Role of Judiciary in Advancing Queer Rights
The Indian judiciary has
played a transformative role in recognizing LGBTQIA+ rights. Landmark judgments
have expanded constitutional protections and challenged majoritarian morality.
However, the judiciary also
faces institutional limitations concerning separation of powers and legislative
policymaking.
The tension between judicial
activism and restraint remains central to the marriage equality debate.
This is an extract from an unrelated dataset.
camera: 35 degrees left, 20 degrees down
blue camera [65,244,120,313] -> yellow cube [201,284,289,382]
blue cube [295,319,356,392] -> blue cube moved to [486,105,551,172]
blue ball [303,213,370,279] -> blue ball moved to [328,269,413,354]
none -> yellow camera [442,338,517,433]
Constitutional Morality versus Social Morality
Dr. B.R. Ambedkar emphasized
that constitutional morality must prevail over social prejudices and
majoritarian morality. Opposition to marriage equality often relies upon
religious beliefs and cultural traditions. However, constitutional democracies
are obligated to protect minority rights irrespective of popular opinion. The
Indian Constitution envisions an inclusive and pluralistic society based upon
dignity and equality.
Future of Marriage Equality in India
Although the Supreme Court
declined to legalize same-sex marriage in 2023, the constitutional conversation
remains open.
Several factors may shape
future developments:
The trajectory of Indian
constitutional jurisprudence suggests gradual expansion of rights over time.
CONCLUSION
The journey of LGBTIQ+
rights in India reflects the broader struggle for equality, dignity, and
constitutional justice. Landmark judgments such as NALSA, Puttaswamy,
and Navtej Johar significantly transformed India’s constitutional
landscape by recognizing sexual orientation and gender identity as protected
constitutional characteristics.
However, despite
decriminalization of homosexuality, substantive equality remains incomplete
without legal recognition of same-sex marriages and comprehensive
anti-discrimination protections. The denial of marriage equality perpetuates
structural discrimination and excludes queer individuals from essential civil,
economic, and social rights.
The Supriyo judgment
highlighted the continuing tensions between constitutional morality, social
morality, judicial restraint, and legislative authority. While the Court
acknowledged discrimination faced by queer couples, its refusal to recognize
marriage equality underscores the unfinished project of transformative
constitutionalism in India.
The future of marriage
equality in India will depend upon sustained legal reform, judicial evolution,
public awareness, and social transformation. A truly constitutional democracy
cannot deny equal citizenship and dignity based on sexual orientation or gender
identity. The realization of substantive equality for LGBTIQ+ persons requires
not only decriminalization but also affirmative recognition, inclusion, and
protection under law. The constitutional promise of justice, liberty, equality,
and fraternity remains incomplete until queer individuals enjoy equal rights
and equal dignity within family, society, and the legal system.